[What the exercise asks]: Line by line, print the records exactly, and keep images out of the copy.

[Raw data]:
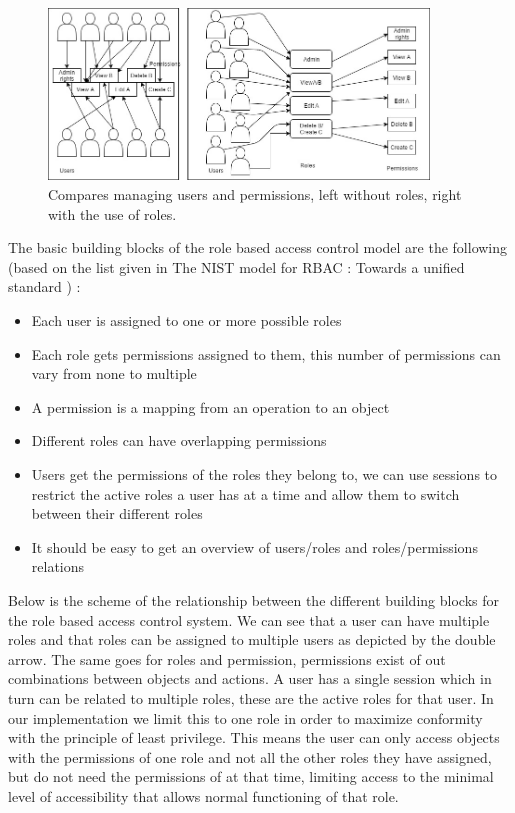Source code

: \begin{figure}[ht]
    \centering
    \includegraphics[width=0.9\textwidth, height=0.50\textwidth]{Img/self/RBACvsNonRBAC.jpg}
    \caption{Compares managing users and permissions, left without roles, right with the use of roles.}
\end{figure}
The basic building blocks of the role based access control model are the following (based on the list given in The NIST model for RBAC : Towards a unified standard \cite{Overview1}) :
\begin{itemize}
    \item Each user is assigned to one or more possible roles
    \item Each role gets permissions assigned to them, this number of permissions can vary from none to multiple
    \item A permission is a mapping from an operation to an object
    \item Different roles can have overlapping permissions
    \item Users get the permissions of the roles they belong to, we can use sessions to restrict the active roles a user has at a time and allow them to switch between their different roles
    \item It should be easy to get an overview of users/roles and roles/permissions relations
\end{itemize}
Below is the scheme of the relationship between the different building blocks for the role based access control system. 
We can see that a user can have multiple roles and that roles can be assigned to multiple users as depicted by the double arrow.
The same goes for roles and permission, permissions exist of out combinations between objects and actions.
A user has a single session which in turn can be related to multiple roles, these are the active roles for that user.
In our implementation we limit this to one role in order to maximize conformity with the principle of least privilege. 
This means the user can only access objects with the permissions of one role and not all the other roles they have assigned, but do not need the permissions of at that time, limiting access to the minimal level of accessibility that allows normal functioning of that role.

[Exercise result]:
Source code

: \begin{figure}[ht]
    \centering
    \includegraphics[width=0.9\textwidth, height=0.50\textwidth]{Img/self/RBACvsNonRBAC.jpg}
    \caption{Compares managing users and permissions, left without roles, right with the use of roles.}
\end{figure}
The basic building blocks of the role based access control model are the following (based on the list given in The NIST model for RBAC : Towards a unified standard \cite{Overview1}) :
\begin{itemize}
    \item Each user is assigned to one or more possible roles
    \item Each role gets permissions assigned to them, this number of permissions can vary from none to multiple
    \item A permission is a mapping from an operation to an object
    \item Different roles can have overlapping permissions
    \item Users get the permissions of the roles they belong to, we can use sessions to restrict the active roles a user has at a time and allow them to switch between their different roles
    \item It should be easy to get an overview of users/roles and roles/permissions relations
\end{itemize}
Below is the scheme of the relationship between the different building blocks for the role based access control system. 
We can see that a user can have multiple roles and that roles can be assigned to multiple users as depicted by the double arrow.
The same goes for roles and permission, permissions exist of out combinations between objects and actions.
A user has a single session which in turn can be related to multiple roles, these are the active roles for that user.
In our implementation we limit this to one role in order to maximize conformity with the principle of least privilege. 
This means the user can only access objects with the permissions of one role and not all the other roles they have assigned, but do not need the permissions of at that time, limiting access to the minimal level of accessibility that allows normal functioning of that role.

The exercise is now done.